• Task brief: Starting with the line that contains "left ankle: (30, 225)" and stopping after the line that contains "left elbow: (12, 136)", return each line below exactly as written, with no others.

Stored entries
------------------------------

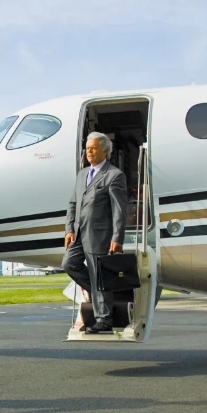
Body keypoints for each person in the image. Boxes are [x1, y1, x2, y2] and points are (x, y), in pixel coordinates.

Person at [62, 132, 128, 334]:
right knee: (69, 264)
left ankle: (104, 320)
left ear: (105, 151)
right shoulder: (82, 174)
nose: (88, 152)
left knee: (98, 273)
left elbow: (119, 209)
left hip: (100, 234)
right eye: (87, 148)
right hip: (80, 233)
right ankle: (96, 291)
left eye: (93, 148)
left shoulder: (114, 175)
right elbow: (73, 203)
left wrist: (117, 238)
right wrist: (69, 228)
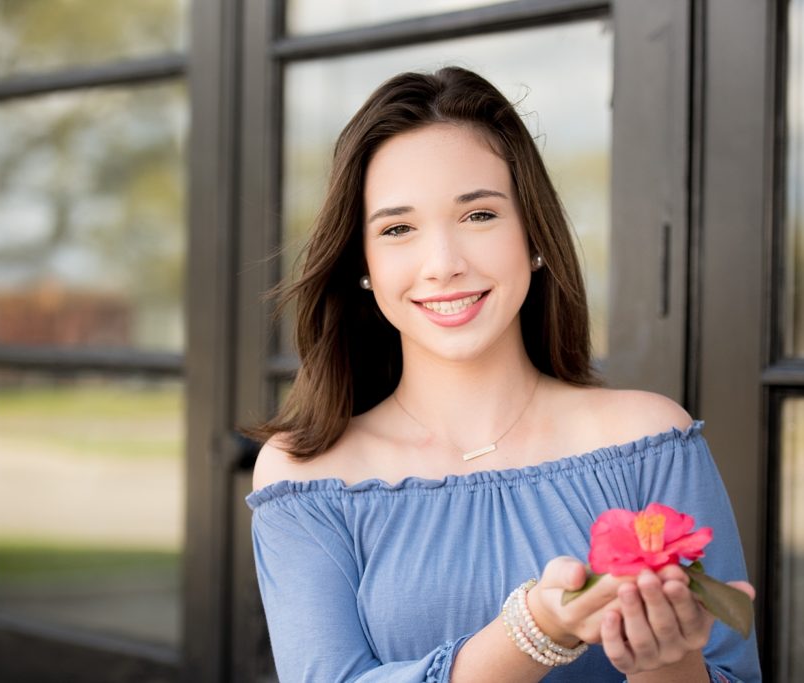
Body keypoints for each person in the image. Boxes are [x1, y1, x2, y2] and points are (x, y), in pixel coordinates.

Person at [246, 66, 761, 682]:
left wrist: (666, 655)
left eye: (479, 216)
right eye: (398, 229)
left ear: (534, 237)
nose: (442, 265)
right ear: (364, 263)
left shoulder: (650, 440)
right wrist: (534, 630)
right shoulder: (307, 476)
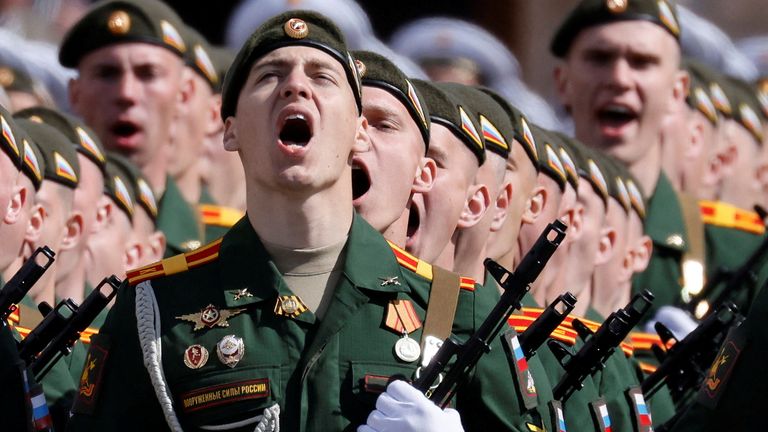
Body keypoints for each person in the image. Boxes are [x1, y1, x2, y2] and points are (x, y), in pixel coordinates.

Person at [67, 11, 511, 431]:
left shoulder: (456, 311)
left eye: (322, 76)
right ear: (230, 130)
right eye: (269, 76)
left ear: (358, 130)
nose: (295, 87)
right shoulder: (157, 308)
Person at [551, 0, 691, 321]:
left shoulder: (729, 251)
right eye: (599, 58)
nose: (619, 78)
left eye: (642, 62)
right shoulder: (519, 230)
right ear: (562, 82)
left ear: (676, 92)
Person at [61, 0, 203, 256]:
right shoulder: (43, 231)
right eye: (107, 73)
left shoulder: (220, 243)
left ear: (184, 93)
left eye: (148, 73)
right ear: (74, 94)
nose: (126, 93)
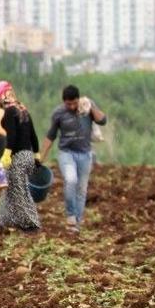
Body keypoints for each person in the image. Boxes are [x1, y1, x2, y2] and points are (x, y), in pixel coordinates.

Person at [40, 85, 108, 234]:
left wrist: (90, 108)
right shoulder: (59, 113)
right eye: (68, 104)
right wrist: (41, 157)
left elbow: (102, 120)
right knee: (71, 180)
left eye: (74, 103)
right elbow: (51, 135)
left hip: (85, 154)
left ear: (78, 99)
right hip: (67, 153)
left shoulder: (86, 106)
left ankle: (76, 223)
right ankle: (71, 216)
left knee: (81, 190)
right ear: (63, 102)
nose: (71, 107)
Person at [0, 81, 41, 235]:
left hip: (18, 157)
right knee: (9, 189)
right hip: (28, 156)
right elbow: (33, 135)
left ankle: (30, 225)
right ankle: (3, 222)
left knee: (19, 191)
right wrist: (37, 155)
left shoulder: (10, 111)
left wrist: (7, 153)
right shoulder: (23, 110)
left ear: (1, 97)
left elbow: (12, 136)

------------------------------

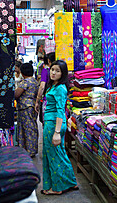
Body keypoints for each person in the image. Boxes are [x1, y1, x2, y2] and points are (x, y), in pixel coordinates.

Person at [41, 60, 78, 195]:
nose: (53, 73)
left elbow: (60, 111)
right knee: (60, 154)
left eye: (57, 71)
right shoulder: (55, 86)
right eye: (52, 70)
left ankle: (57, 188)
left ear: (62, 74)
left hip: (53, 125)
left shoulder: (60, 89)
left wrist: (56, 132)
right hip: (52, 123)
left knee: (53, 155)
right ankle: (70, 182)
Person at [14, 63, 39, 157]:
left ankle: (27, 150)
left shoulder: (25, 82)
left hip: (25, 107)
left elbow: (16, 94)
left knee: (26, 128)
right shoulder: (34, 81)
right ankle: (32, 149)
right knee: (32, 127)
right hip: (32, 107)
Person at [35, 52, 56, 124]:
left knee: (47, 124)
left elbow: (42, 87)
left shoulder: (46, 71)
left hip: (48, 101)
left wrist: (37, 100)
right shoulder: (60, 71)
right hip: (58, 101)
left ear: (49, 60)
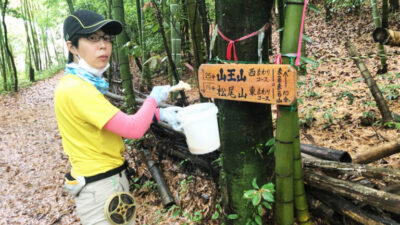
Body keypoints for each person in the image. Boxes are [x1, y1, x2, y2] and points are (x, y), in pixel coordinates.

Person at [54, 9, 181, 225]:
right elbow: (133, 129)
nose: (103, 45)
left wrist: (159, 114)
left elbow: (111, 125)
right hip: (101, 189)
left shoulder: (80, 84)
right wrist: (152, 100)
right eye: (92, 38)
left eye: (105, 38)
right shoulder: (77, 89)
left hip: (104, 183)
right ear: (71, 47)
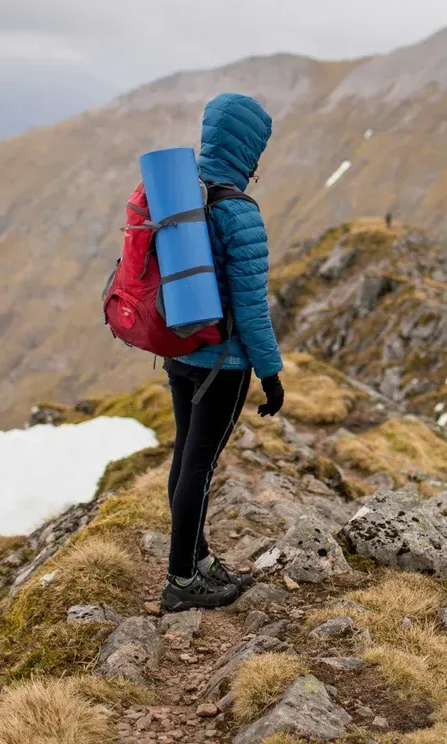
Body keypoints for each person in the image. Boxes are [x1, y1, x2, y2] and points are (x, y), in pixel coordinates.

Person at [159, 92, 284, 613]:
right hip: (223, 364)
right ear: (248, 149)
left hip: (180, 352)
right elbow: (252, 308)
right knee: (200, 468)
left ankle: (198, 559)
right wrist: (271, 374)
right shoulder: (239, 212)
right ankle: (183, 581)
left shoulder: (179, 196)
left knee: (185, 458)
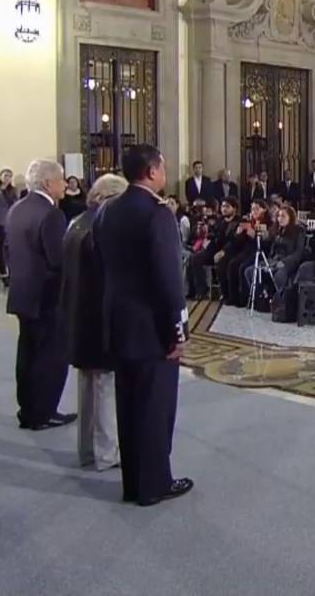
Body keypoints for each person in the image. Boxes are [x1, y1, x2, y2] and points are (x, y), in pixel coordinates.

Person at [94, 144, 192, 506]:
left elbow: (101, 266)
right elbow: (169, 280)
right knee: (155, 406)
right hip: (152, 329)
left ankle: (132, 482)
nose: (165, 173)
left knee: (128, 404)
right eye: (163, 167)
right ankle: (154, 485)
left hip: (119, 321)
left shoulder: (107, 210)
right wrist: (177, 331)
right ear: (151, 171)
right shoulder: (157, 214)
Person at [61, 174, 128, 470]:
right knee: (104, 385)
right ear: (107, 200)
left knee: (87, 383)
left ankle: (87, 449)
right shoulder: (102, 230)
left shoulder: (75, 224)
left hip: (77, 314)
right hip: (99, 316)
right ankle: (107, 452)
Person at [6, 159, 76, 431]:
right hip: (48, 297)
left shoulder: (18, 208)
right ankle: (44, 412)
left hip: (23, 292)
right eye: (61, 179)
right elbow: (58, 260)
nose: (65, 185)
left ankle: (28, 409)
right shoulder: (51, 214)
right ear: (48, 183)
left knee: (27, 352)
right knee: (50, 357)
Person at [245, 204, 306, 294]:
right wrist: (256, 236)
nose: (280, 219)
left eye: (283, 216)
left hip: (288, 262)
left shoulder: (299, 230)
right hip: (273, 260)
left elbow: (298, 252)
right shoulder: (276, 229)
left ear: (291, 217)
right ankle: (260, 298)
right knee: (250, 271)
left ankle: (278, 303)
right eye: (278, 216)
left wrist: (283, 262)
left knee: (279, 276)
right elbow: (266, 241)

------------------------------

• Result of this exercise:
left ankle: (30, 225)
right ankle: (3, 222)
left knee: (19, 191)
right wrist: (37, 155)
left shoulder: (10, 111)
left wrist: (7, 153)
right shoulder: (23, 110)
left ear: (1, 97)
left elbow: (12, 136)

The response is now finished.